105 e 128) y en los «Praenotanda» del «Ordo
Lectionum Missae» (nn. 15, 19, 38, 42).
3. La homilía, por su importancia y naturaleza, queda
reservada al sacerdote o al diácono (Cf. Código
de Derecho Canónico., can. 767 § 1). Sobre las intervenciones
ocasionales de testimonio por parte de los fieles laicos, sirvan
los espacios y modos indicados en la instrucción interdicasterial
«Ecclesiae de Mysterio», aprobada de manera específica
por el Papa Juan Pablo II y publicada el 15 de agosto de 1997.
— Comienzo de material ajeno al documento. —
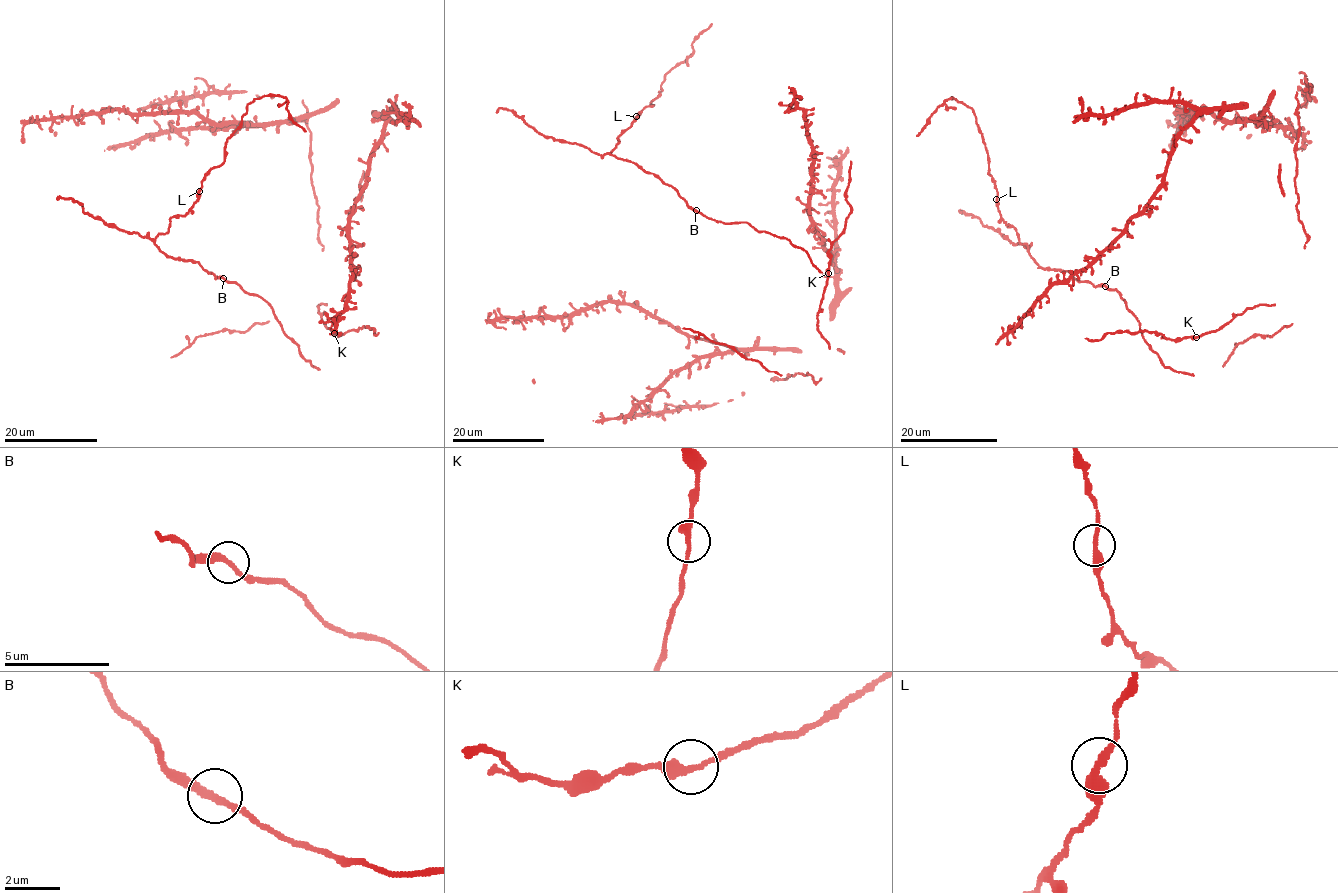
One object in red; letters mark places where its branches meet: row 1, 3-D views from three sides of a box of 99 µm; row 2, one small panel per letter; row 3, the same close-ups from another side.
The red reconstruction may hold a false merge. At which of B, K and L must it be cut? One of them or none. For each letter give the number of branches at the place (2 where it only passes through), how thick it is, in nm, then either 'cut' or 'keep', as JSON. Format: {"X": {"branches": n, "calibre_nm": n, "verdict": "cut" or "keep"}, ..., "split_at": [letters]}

En tal documento, en el artículo 3, §§ 2 e
3, se lee:
§
2 - «Es lícita la propuesta de una breve explicación
que favorezca la mayor comprensión de la liturgia que
es celebrada, y también, excepcionalmente, cualquier
eventual testimonio siempre adecuado a las normas litúrgicas
y ofrecido con ocasión de la liturgia eucarística
celebrada en jornadas particulares (jornada del seminario, o
del enfermo…etc.) si es considerado objetivamente conveniente,
como ilustrativa de la homilía regularmente pronunciada
por el sacerdote celebrante. Esta explicación y testimonios
no deben asumir características tales que puedan confundirlos
con la homilía».
§3 - «La posibilidad del 'diálogo'
en la homilía (cfr. «Directorium de Missis cum
Pueris», n. 48) puede ser, en alguna ocasión, utilizada
por el ministro celebrante como medio expositivo, con el que
no se delega a otros el deber de la predicación».
Debe
tenerse en cuenta además de forma atenta todo lo expuesto
en la Instrucción «Redemptionis Sacramentum»,
n. 74.
4.
Sobre el intercambio de la paz, se concede que el Camino Neocatecumenal
pueda continuar con la excepción ya concedida, hasta
una ulterior disposición.
5.
Sobre el modo de recibir la Santa Comunión, se da al
Camino Neocatecumenal un tiempo de transición (no más
de dos años) para pasar del modo actual de recibir la
Santa Comunión en sus comunidades (sentados, alrededor
de una mesa preparada en el centro de la Iglesia en lugar del
altar dedicado en el presbiterio) al modo normal para toda la
Iglesia de recibir la Santa Comunión. Esto significa
que el Camino Neocatecumenal debe caminar hacia el modo previsto
en los libros litúrgicos para la distribución
del Cuerpo y de la Sangre de Cristo.
6.
El Camino Neocatecumenal debe utilizar también las otras
plegarias eucarísticas contenidas en el Misal, y no únicamente
la plegaria eucarística II.
En
definitiva, el Camino Neocatecumenal, en la celebración
de la santa misa, debe seguir los libros litúrgicos aprobados,
teniendo presente todo lo expuesto en los números 1,
2, 3, 4, 5 y 6.
Agradeciendo
al Señor los frutos y bienes otorgados a la Iglesia gracias
a las múltiples actividades del Camino Neocatecumenal,
aprovecho la ocasión para ofrecer distintos saludos.